▶ _WHAT YOU NEED TO DO_
All lines from the one with "Batrisyia Faisal" to the end of the data: return those exactly, and only those.

━━━━━━━━

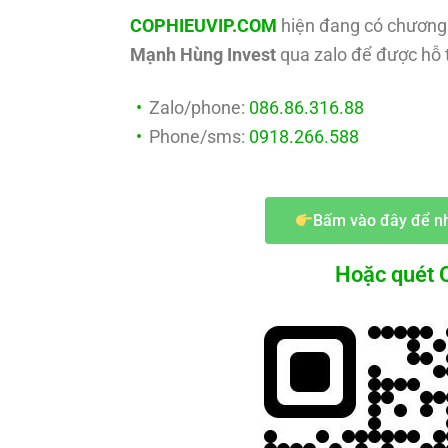
COPHIEUVIP.COM
hiện đang có chương 
Mạnh Hùng Invest
qua zalo để được hỗ t
Zalo/phone:
086.86.316.88
Phone/sms:
0918.266.588
Bấm vào đây để nh
Hoặc quét Q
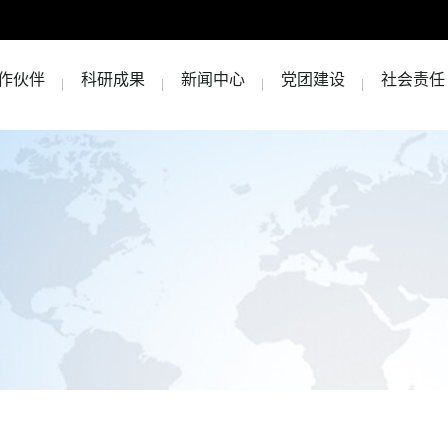
作伙伴
科研成果
新闻中心
党团建设
社会责任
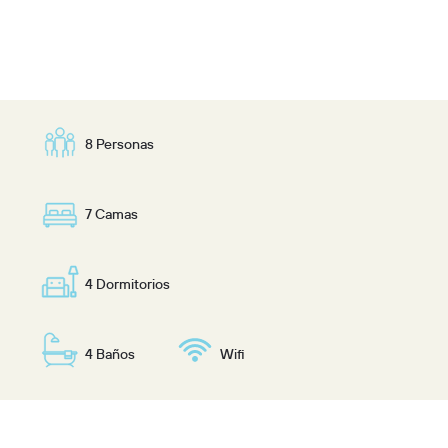
8 Personas
7 Camas
4 Dormitorios
4 Baños
Wifi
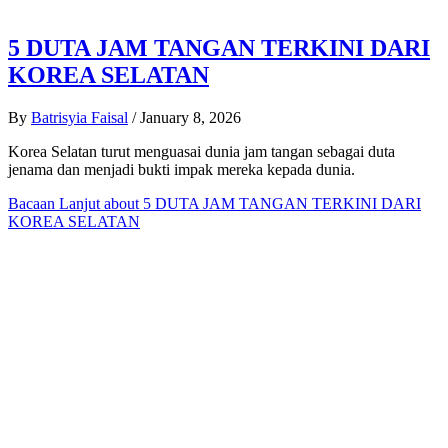
5 DUTA JAM TANGAN TERKINI DARI
KOREA SELATAN
By
Batrisyia Faisal
/
January 8, 2026
Korea Selatan turut menguasai dunia jam tangan sebagai duta
jenama dan menjadi bukti impak mereka kepada dunia.
Bacaan Lanjut
about 5 DUTA JAM TANGAN TERKINI DARI
KOREA SELATAN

━━━━━━━━

▶ _REPLY TO THE EXERCISE_
Batrisyia Faisal
/
January 8, 2026
Korea Selatan turut menguasai dunia jam tangan sebagai duta
jenama dan menjadi bukti impak mereka kepada dunia.
Bacaan Lanjut
about 5 DUTA JAM TANGAN TERKINI DARI
KOREA SELATAN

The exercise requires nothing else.